# Re: st: Imputing Mean of Top-Coded Income Category

I waited to see if you got a response to your query to the list, but I now have some time to respond.

About ten years ago I tried a simple program in a spread sheet that used the Pareto formula to compute top category means for yearly income distributions from the CPS from 1947 until about 1990. The upshot was that the Pareto estimator didn't seem to work well. I recall that I got plausible means around \$13,000 for a top category (incomes above \$10,000 untill about 1955) for several years after 1950 then all of a sudden the estimator gave me a mean of \$17,000 for no apparent reason. After that year, the estimates again reverted to plausible numbers. In the end Ron Helms and I got top category data from the IRS income tax tables and used them to compute top category means. There was a systematic bias but it probably was fairly similar for all years. But it was a lot of trouble to collect all that IRS data however.

Dave Jacobs

I have top-coded, continuous CPS data on earnings. I want to impute the
mean income of this group of top-coded earners, making the assumption that
the upper-tail follows a pareto distribution.
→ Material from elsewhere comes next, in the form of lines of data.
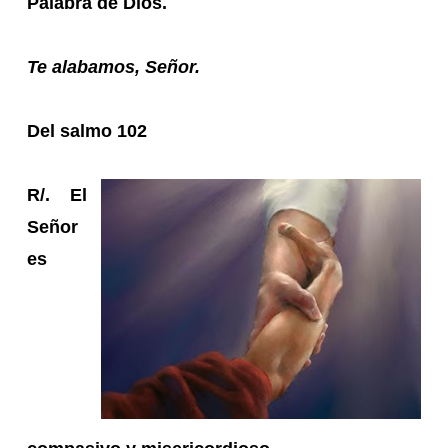
Palabra de Dios.
Te alabamos, Señor.
Del salmo 102
R/. El
Señor
es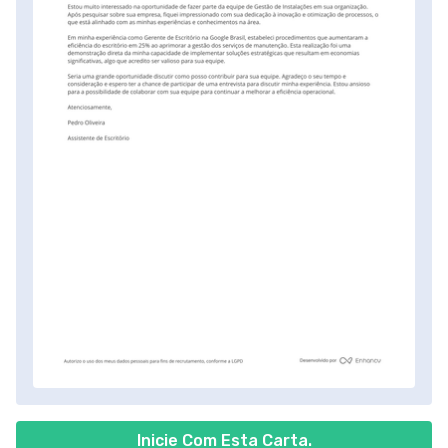
Inicie Com Esta Carta.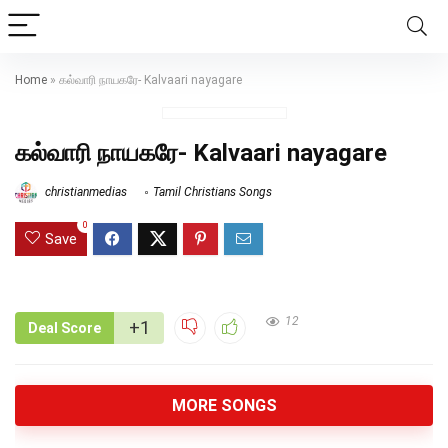
Home
»
கல்வாரி நாயகரே- Kalvaari nayagare
கல்வாரி நாயகரே- Kalvaari nayagare
christianmedias
Tamil Christians Songs
0
Save
12
+1
Deal Score
MORE SONGS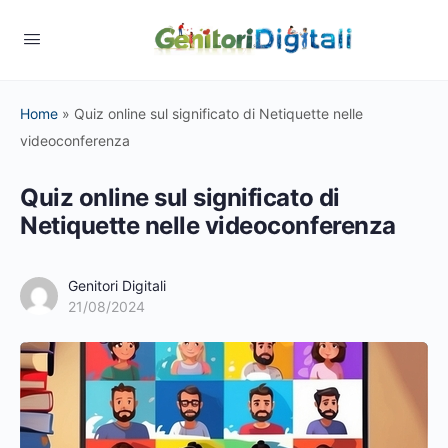
Home
»
Quiz online sul significato di Netiquette nelle
videoconferenza
Quiz online sul significato di
Netiquette nelle videoconferenza
Genitori Digitali
21/08/2024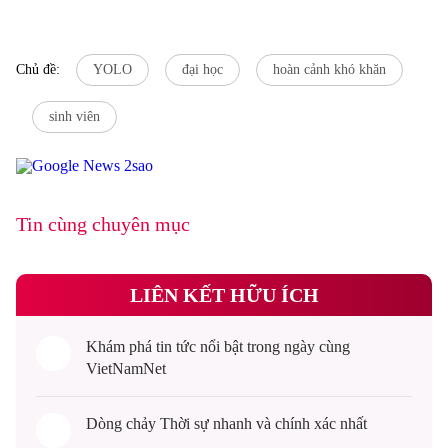
Chủ đề:
YOLO
đại học
hoàn cảnh khó khăn
sinh viên
Tin cùng chuyên mục
LIÊN KẾT HỮU ÍCH
Khám phá
tin tức
nổi bật trong ngày cùng
VietNamNet
Dòng chảy
Thời sự
nhanh và chính xác nhất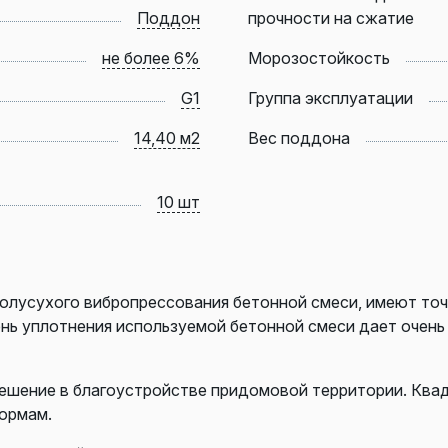
Поддон
прочности на сжатие
не более 6%
Морозостойкость
G1
Группа эксплуатации
14,40 м2
Вес поддона
10 шт
олусухого вибропрессования бетонной смеси, имеют точ
ень уплотнения используемой бетонной смеси дает очен
ешение в благоустройстве придомовой территории. Ква
ормам.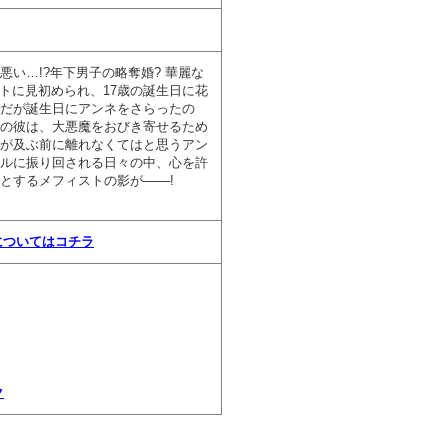
い…!?年下男子の略奪婚? 華麗な
ストに見初められ、17歳の誕生日に花
だが誕生日にアンネをさらったの
ストの彼は、大悪魔をおびき寄せるため
が及ぶ前に離れなくてはと思うアン
ルに振り回される日々の中、心を許
とするメフィストの影が───!
についてはコチラ
ク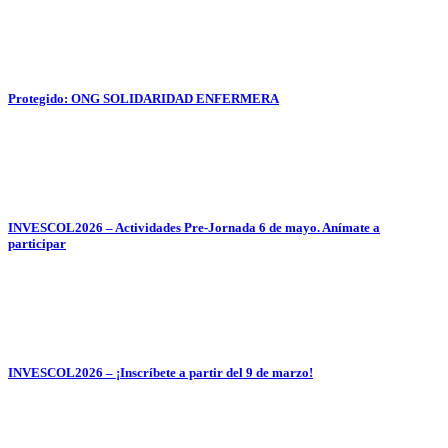
Protegido: ONG SOLIDARIDAD ENFERMERA
INVESCOL2026 – Actividades Pre-Jornada 6 de mayo. Anímate a
participar
INVESCOL2026 – ¡Inscríbete a partir del 9 de marzo!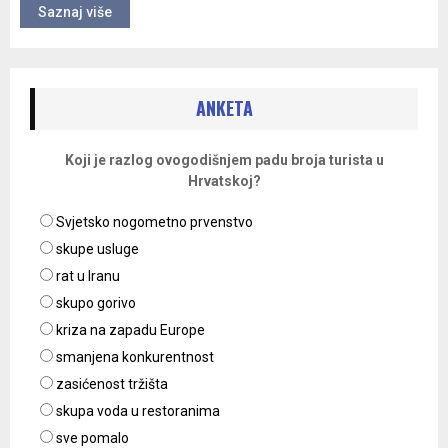
Saznaj više
ANKETA
Koji je razlog ovogodišnjem padu broja turista u
Hrvatskoj?
Svjetsko nogometno prvenstvo
skupe usluge
rat u Iranu
skupo gorivo
kriza na zapadu Europe
smanjena konkurentnost
zasićenost tržišta
skupa voda u restoranima
sve pomalo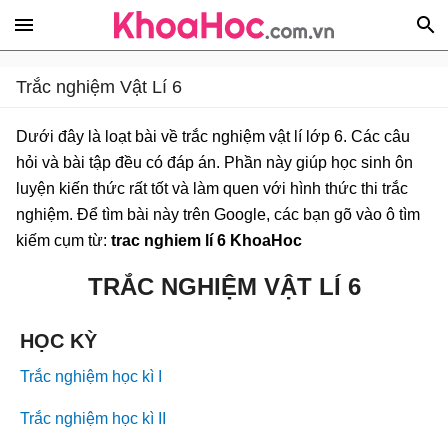
Trắc nghiệm Vật Lí 6
Dưới đây là loạt bài về trắc nghiệm vật lí lớp 6. Các câu
hỏi và bài tập đều có đáp án. Phần này giúp học sinh ôn
luyện kiến thức rất tốt và làm quen với hình thức thi trắc
nghiệm. Để tìm bài này trên Google, các bạn gõ vào ô tìm
kiếm cụm từ:
trac nghiem lí 6 KhoaHoc
TRẮC NGHIỆM VẬT LÍ 6
HỌC KỲ
Trắc nghiệm học kì I
Trắc nghiệm học kì II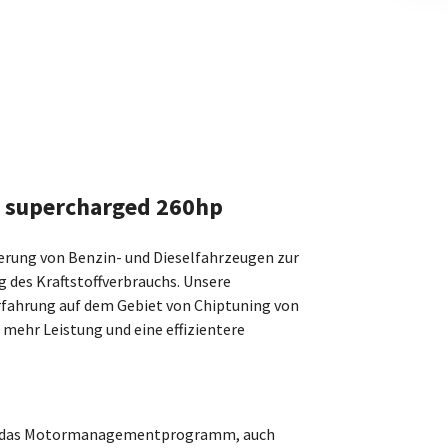
5 supercharged 260hp
izierung von Benzin- und Dieselfahrzeugen zur
 des Kraftstoffverbrauchs. Unsere
Erfahrung auf dem Gebiet von Chiptuning von
 mehr Leistung und eine effizientere
ach das Motormanagementprogramm, auch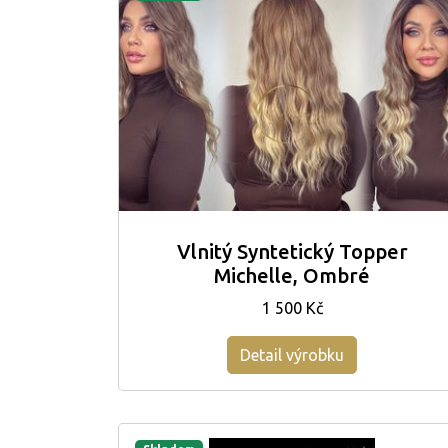
Vlnitý Syntetický Topper
Michelle, Ombré
1 500 Kč
Detail výrobku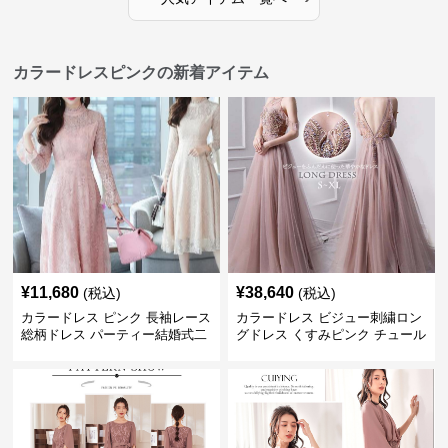
カラードレスピンクの新着アイテム
¥
11,680
¥
38,640
(税込)
(税込)
カラードレス ピンク 長袖レース
カラードレス ビジュー刺繍ロン
総柄ドレス パーティー結婚式二
グドレス くすみピンク チュール
次会
パーティ発表会用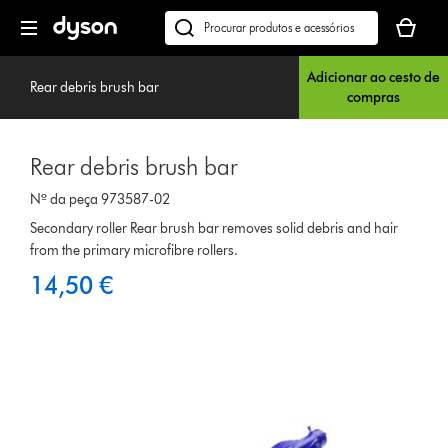
Página
O
seguinte
seu
Pesquisar
cesto
em
de
Adicionar ao cesto de
dyson.pt
Rear debris brush bar
compras
compras
está
vazio
Rear debris brush bar
Nº da peça 973587-02
Secondary roller Rear brush bar removes solid debris and hair
from the primary microfibre rollers.
14,50 €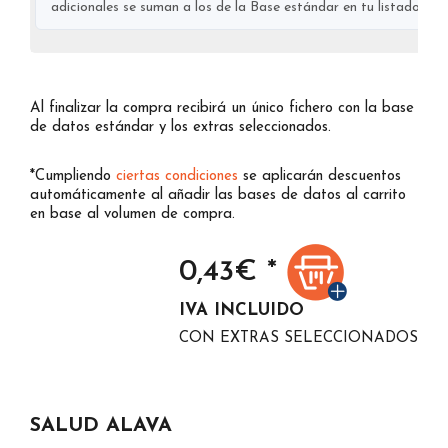
adicionales se suman a los de la Base estándar en tu listado final
Al finalizar la compra recibirá un único fichero con la base
de datos estándar y los extras seleccionados.
*Cumpliendo
ciertas condiciones
se aplicarán descuentos
automáticamente al añadir las bases de datos al carrito
en base al volumen de compra.
0,43
€ *
IVA INCLUIDO
CON EXTRAS SELECCIONADOS
SALUD ALAVA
I'm wondering if anyone has
suggestions about how to do this in STATA (or even just generally how to
do it).

Some notes:

1.
The standard method of doing this typically involves imputing the mean of
top-coded earners given categories of earnings, using the following
formula:

Mean Income for top-coded category = X(V/V-1)
where:
X = topcode/open-ended category
V = c-d/b-a
where
a = log of lower limit of interval preceding top-coded/open-ended category
b = log of lower limit of top-coded/open-ended category
c = log of the sum of the frequencies in the top-coded category and the
category preceding it
d = log of the frequencies in the top-coded category

The problem with using this method given continuous earnings data (like
the CPS) is that the result is highly dependent on the choice one makes
about what interval to define as the "preceding category."

2.
Another method would use the mode and median to solve the equation:

median = mode * 2 (to the 1/V power)

(using the observed median and mode of the sample to calculate V and solve
the equation above)

The problem here is that when the median is less than the mode, it gives a
value for V less and 1, such that multiplying the top code gives a mean
for the top-coded income that is LESS than the top code, much to my
consternation.

Any help on this would be much appreciated!